Write out exactly the lines from the one containing "middle tip: (456, 1000)" through the last line of the records below, and no others.

(Body or hand keypoint data)

══════

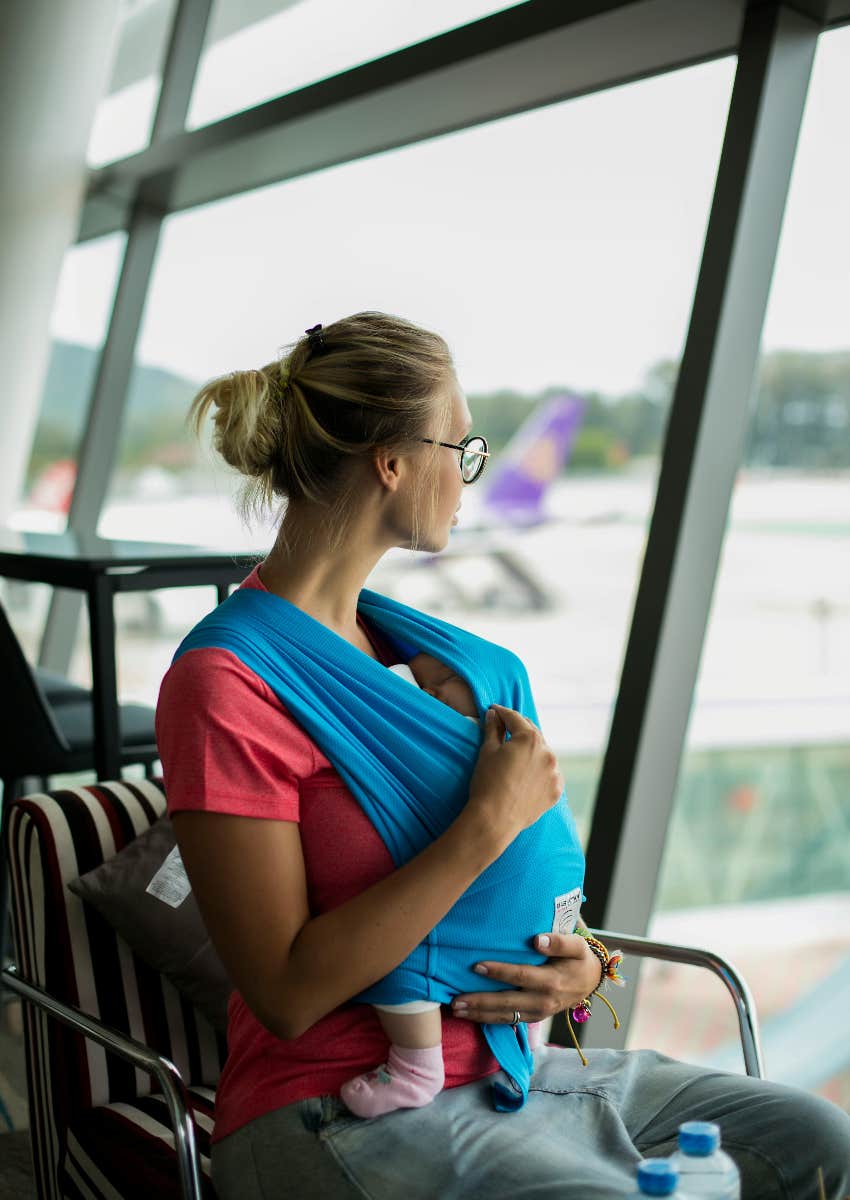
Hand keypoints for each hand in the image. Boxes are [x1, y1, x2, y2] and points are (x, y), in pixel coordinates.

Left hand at [450, 932, 602, 1024]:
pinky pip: (508, 1021)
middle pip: (507, 1003)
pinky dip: (487, 1019)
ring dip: (479, 1014)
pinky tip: (470, 1015)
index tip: (476, 966)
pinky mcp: (532, 1018)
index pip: (521, 976)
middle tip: (456, 1000)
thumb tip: (537, 940)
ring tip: (456, 1010)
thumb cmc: (579, 958)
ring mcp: (537, 1013)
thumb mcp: (577, 945)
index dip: (499, 972)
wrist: (589, 982)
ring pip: (504, 1017)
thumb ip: (559, 942)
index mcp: (552, 981)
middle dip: (480, 1002)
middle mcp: (543, 1001)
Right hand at [466, 704, 562, 845]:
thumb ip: (493, 729)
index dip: (502, 712)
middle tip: (505, 726)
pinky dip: (540, 770)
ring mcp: (554, 773)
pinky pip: (549, 774)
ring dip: (532, 750)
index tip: (494, 710)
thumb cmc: (487, 783)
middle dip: (519, 728)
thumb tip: (493, 714)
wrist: (495, 819)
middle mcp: (548, 753)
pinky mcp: (556, 790)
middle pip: (532, 733)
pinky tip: (528, 773)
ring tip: (518, 752)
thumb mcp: (487, 752)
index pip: (515, 718)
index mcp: (530, 739)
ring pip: (543, 754)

══════

**Result for this task**
middle tip: (456, 1000)
thumb tip: (537, 940)
ring tip: (456, 1010)
thumb cmc: (579, 958)
ring mcp: (537, 1013)
thumb mcp: (577, 945)
index dip: (499, 972)
wrist: (589, 982)
ring pip: (504, 1017)
thumb ip: (559, 942)
index mcp: (552, 981)
middle dip: (480, 1002)
middle mcp: (543, 1001)
Right hand at [466, 704, 562, 845]:
thumb ip: (493, 729)
index dip: (502, 712)
middle tip: (505, 726)
pinky dip: (540, 770)
ring mcp: (554, 773)
pinky pip: (549, 774)
ring dip: (532, 750)
index tip: (494, 710)
thumb cmc: (487, 783)
middle dip: (519, 728)
thumb tip: (493, 714)
wrist: (495, 819)
middle mcp: (548, 753)
pinky mcp: (556, 790)
middle pip: (532, 733)
pinky tip: (528, 773)
ring tip: (518, 752)
thumb mcp: (487, 752)
index pip: (515, 718)
index mcp: (530, 739)
ring pip: (543, 754)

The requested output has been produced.